Gillett continued to mark Douglas for much of the second half, and she actually got a hand block on her at 9-8. It was a startling reminder of Douglas’ mortality given the game she was having, but it was the last imperfection in her performance. Even with Gillett slowing Douglas down better than anyone else had, Douglas maintained her casual mannerisms and continued to score or assist every goal her team scored.
Douglas explained that the nonchalant nature in which she played came from her sense of duty to her teammates and her ability to stay in the moment. “It’s a lot of trust in my teammates, knowing that they’re working their hardest and that I need to be working my hardest for them. It’s dangerous to think ahead or think behind,” she said. “I got handblocked, and I remember that now, but as soon as it happened I was like, okay great, time to go play D. Something happens and you let it go and you move on has been huge for me and is something our team has really focused on. Be in the moment, and that is the only thing you can control, is that moment.”
Douglas was undeniably spectacular, but her teammates’ performance need to be mentioned as well. Kaitlyn Mulhern, the tournament’s leading goal scorer, registered four goals and caused havoc in the deep space all game long. Aidan Zielske was a dependable presence alongside Douglas in the backfield, and the rest of St. Olaf’s depth played their roles well.
In fact, Douglas credited her teammates’ play as the reason for her not realizing the magnitude of her own performance. “I don’t know if it feels like [I had a big impact,]” she said. “One of our goals this weekend was to make everyone a threat. We saw an improvement in our cutter continues, instead of me throwing and getting back every time, let’s use everyone and make every single defender work. I didn’t know I threw or caught every goal because we’re doing it together.”
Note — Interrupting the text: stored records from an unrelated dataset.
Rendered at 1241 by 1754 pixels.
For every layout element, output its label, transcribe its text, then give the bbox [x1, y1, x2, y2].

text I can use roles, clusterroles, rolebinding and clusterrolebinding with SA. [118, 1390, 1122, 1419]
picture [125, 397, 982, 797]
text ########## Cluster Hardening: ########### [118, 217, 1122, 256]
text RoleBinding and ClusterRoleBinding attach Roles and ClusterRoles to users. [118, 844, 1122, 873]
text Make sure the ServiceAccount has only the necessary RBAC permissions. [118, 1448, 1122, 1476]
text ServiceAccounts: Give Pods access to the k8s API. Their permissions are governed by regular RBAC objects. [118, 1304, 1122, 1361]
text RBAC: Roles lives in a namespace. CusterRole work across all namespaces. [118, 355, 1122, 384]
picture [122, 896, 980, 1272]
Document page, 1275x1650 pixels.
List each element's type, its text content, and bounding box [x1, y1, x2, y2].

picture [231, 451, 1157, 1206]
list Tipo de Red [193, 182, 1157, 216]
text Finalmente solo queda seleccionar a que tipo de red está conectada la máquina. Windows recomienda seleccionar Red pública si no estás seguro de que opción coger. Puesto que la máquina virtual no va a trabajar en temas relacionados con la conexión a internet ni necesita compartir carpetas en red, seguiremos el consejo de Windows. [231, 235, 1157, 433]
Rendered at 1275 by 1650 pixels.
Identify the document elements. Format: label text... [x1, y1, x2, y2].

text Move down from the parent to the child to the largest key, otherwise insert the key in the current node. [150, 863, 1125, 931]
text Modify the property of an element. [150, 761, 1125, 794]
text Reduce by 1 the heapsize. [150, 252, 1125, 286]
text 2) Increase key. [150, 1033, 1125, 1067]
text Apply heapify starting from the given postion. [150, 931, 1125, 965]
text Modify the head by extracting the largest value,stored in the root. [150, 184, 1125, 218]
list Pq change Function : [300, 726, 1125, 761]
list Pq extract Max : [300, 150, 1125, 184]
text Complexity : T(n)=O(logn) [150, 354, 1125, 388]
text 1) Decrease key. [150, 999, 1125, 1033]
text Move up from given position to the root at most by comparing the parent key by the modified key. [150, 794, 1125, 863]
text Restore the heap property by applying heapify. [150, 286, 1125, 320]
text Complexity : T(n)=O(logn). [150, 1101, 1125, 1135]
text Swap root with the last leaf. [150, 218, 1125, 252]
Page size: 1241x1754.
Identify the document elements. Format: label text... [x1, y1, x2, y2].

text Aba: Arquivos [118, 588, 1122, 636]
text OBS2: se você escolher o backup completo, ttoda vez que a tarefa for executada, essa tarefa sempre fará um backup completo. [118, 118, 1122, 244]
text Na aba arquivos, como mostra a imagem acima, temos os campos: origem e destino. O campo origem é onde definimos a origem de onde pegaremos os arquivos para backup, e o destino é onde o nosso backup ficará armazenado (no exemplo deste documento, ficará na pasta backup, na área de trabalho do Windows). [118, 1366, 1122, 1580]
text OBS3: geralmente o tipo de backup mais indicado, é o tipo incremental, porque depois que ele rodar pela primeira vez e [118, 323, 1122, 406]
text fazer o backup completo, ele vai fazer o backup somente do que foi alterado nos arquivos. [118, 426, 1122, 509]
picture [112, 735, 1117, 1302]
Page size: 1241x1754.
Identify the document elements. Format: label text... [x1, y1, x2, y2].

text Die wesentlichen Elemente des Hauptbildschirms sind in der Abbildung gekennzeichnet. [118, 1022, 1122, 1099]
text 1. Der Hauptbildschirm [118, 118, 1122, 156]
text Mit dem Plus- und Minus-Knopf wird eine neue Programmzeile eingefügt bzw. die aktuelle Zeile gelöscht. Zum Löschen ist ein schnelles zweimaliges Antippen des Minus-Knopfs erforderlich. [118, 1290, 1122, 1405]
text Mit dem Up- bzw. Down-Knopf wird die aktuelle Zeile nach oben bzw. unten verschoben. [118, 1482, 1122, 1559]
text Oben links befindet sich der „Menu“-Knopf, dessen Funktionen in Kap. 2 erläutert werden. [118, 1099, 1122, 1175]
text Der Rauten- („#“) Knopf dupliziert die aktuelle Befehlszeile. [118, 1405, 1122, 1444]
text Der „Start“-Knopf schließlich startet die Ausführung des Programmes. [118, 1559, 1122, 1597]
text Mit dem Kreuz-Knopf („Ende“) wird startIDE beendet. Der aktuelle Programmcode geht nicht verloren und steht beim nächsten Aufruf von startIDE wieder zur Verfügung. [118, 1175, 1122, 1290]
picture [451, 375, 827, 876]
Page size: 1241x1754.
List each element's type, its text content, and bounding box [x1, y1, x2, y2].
It may not have felt to Douglas like had the massive game that she did, but it was apparent to those who were watching. It also should be mentioned that the final was the third time on the weekend that Douglas directly contributed to all her team’s scores, so maybe she’s just so used to that feat it barely even registers as significant to her. But what Douglas did in the season’s grand finale inked her spot in the game’s history books and etched out a special place in ultimate’s lore. It was a titanic performance from the division’s best player. The most impressive aspect of all? She was barely aware she’d even done it.